Fear flamed up her spine. Carefully, she set the groceries down and felt for the gun in her shoulder bag. She edged her way down the steps and around to the side of the house.

As she neared the gate, she heard faint noises, but what they were she couldn’t figure out. She stopped to listen: It was a person’s voice, twisted in an odd anguished sound, as if the owner were hurt. And the owner had to be Steve.

She wondered if she should call for backup and dismissed the idea. She had a key to the house; she could go in and assess the situation. She was about to move back to the door when she suddenly realized what the sound was. Someone was crying.

It occurred to her that a person had a right to cry in his own backyard without a cop with a drawn gun traipsing through his house. He wasn’t pleading with anyone and wasn’t the sort to cry if he were being held prisoner.

She decided to behave like a normal person instead of a paranoid fool. “Steve? Steve, it’s Skip. Are you all right?”

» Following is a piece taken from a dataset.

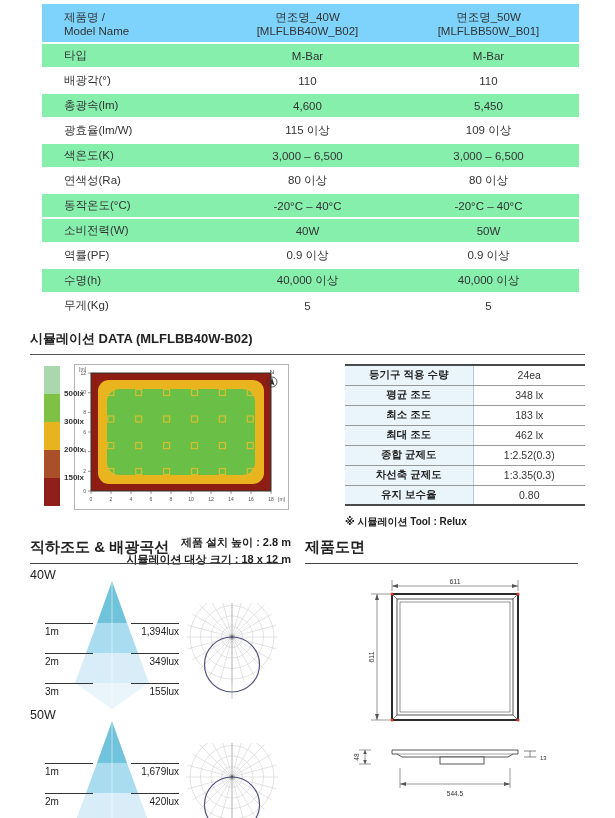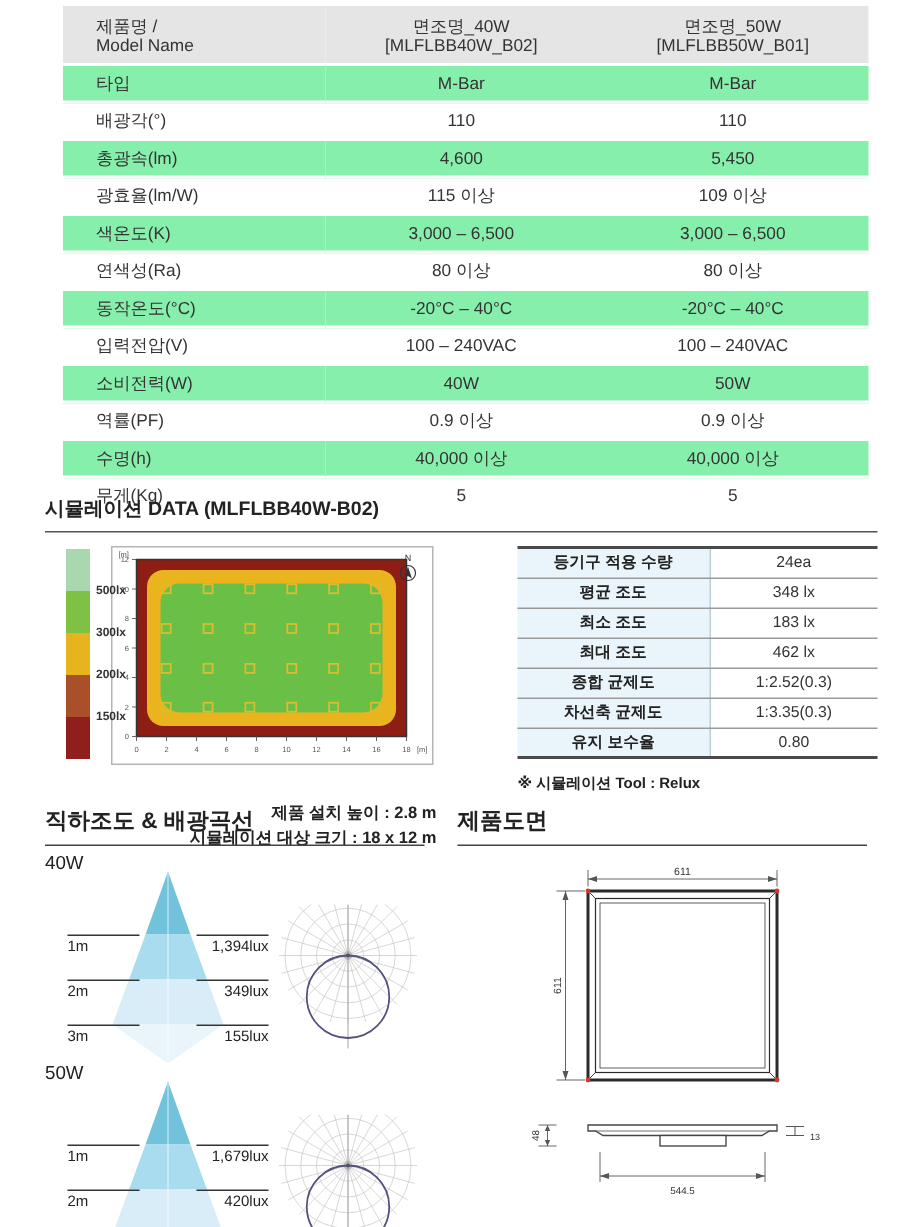"제품명 /" .spec-table th { background: #e5e5e5 -> #7dd3fc }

“Skip? Oh, God. I’m coming.”

She heard him walking toward her, which was reassuring, and when he opened the gate, she saw that he was alone, which was even more so. He was a big man, with a big chest and a lot of hair on his head. (Not for nothing did Jimmy Dee refer to him as her “bear.”) The sight of him coming apart was nearly as upsetting as finding him in a hostage situation. In some ways, she was frightened, but she was also sad, soaked in his sadness, whatever its cause. She felt as if a relative had died and thought that must be what had happened.

She was frantic, danced up and down while he fumbled with the gate. “What is it? Steve, what is it?”

He didn’t speak until he had his arms around her, giving her the bear hug they both needed, nearly crushing her ribs, a not-so-easy task given that she was nearly as tall as he was and had plenty of heft to take the pressure. “Someone killed Napoleon.”